Como el retrato de la segunda duquesa era una mala copia que solo habría alcanzado unos cientos de libras en una tómbola, se aceptó el trato. Metieron a Jackson en el asiento trasero de un coche y guió a tres agentes de policía al otro lado de la frontera de Yorkshire, hasta Lancashire, donde se internaron más y más en la campiña hasta llegar a una granja desierta. Desde allí, atravesaron a pie varios campos y se adentraron en un valle, donde encontraron una dependencia escondida detrás de un bosquecillo. La policía forzó la cerradura y abrió la puerta, y descubrió que se encontraban en una fundición abandonada. Varios fragmentos de tuberías de plomo estaban tirados en el suelo, seguramente robados de los tejados de iglesias y casas antiguas de los alrededores.
»La policía registró el edificio, pero no encontró ni rastro de La mujer reclinada. Estaban a punto de acusar a Jackson de entorpecer la labor de la policía, cuando le vieron de pie ante un gran pedazo de bronce.
»"Yo no dije que lo recuperarían en su estado original -dijo Jackson-. Solo prometí que les conduciría hasta la obra."El conservador hizo una pausa para permitir a los más lentos que se unieran a los coros de «ahs» y «ohs» de los demás, o cabecearan para expresar que habían entendido.
– Desprenderse de la obra de arte se había demostrado muy difícil, y como los delincuentes no albergaban el menor deseo de ser detenidos en posesión de objetos robados por un valor superior a un millón de libras, habían fundido La mujer reclinada. Jackson negó que conociera al responsable, pero admitió que alguien había intentado venderle el pedazo de bronce por mil libras… irónicamente, la cantidad exacta que el quinto duque había pagado por la obra maestra original.
»Unas semanas después, un enorme pedazo de bronce fue devuelto al National Trust. Recibimos con abatimiento la noticia de que la compañía de seguros se negaba a pagar ni un penique en compensación, afirmando que nos habían devuelto el bronce robado. Los abogados del Trust estudiaron la póliza de cabo a rabo, y descubrieron que teníamos derecho a reclamar el coste de devolver objetos dañados a su estado original. La compañía de seguros se rindió y accedió a pagar todos los gastos de la restauración.
»Nuestro siguiente paso fue acudir a la Fundación Henry Moore, para preguntar si podían ayudarnos de alguna manera. Estudiaron el pedazo de bronce durante varios días, y después de pesarlo y someterlo a análisis químicos, admitieron, en concordancia con el laboratorio de la policía, que bien podía ser el metal que fue vaciado en la escultura original comprada por el quinto duque.
»Tras muchas deliberaciones, la Fundación accedió a hacer una excepción sin precedentes en la práctica habitual de Henry Moore, siempre que el Trust cubriera los gastos de la fundición.

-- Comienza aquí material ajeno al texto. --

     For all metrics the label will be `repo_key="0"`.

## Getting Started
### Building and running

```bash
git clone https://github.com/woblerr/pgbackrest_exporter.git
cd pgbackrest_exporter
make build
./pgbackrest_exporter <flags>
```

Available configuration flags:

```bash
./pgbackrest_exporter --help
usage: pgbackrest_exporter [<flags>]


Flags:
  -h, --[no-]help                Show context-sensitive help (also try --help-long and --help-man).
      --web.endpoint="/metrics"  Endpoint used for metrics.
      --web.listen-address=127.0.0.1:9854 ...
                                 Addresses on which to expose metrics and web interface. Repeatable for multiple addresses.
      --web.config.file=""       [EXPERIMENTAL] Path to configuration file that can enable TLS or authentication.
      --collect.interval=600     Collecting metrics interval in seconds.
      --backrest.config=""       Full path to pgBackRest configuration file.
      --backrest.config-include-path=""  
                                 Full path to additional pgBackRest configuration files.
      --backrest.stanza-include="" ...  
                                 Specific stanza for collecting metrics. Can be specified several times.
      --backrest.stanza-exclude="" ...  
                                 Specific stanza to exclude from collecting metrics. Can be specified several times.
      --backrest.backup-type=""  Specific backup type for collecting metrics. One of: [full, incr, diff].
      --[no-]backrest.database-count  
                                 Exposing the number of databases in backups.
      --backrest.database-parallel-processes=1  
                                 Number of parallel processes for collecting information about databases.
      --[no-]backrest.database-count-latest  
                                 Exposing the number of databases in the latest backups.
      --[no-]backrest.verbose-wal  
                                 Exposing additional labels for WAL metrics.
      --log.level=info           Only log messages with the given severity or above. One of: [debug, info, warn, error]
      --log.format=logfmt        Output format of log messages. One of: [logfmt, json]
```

Accedimos a esta condición, naturalmente, y terminamos con una factura de unos miles de libras, que cubrió nuestra póliza de seguros.
»Sin embargo, la Fundación añadió otras dos condiciones antes de acceder a crear esta decimotercera copia única. En primer lugar, insistieron en que nunca deberíamos permitir que la escultura se pusiera a la venta, pública o privada. En segundo, si la copia robada reaparecía en cualquier parte del mundo, devolveríamos de inmediato la decimotercera a la Fundación, para que pudiera fundirla.
«El Trust aceptó las condiciones, y por eso hoy pueden disfrutar de esta obra maestra que tienen ante los ojos.
Estalló una salva de aplausos, y el conservador hizo una pequeña reverencia.
Me acordé de esta historia años después, cuando asistí a una subasta de arte moderno en la Sotheby Parke-Bernet de Nueva York, donde se subastó la tercera copia de La mujer reclinada por un millón seiscientos mil dólares.
Estoy seguro de que Scotland Yard ha cerrado el caso de la sexta copia desaparecida de La mujer reclinada, obra de Henry Moore, porque considera el delito resuelto. Sin embargo, el inspector jefe que se había ocupado de la investigación admitió ante mí en privado que, si un delincuente emprendedor fuera capaz de convencer a una fundición de que vaciara otra copia de La mujer reclinada, y la marcara «6/12», podría venderla a un cliente de los que «encargan robos» por un cuarto de millón de libras, aproximadamente. De hecho, nadie puede estar absolutamente seguro de cuántas sextas copias de La mujer reclinada se encuentran hoy en manos privadas.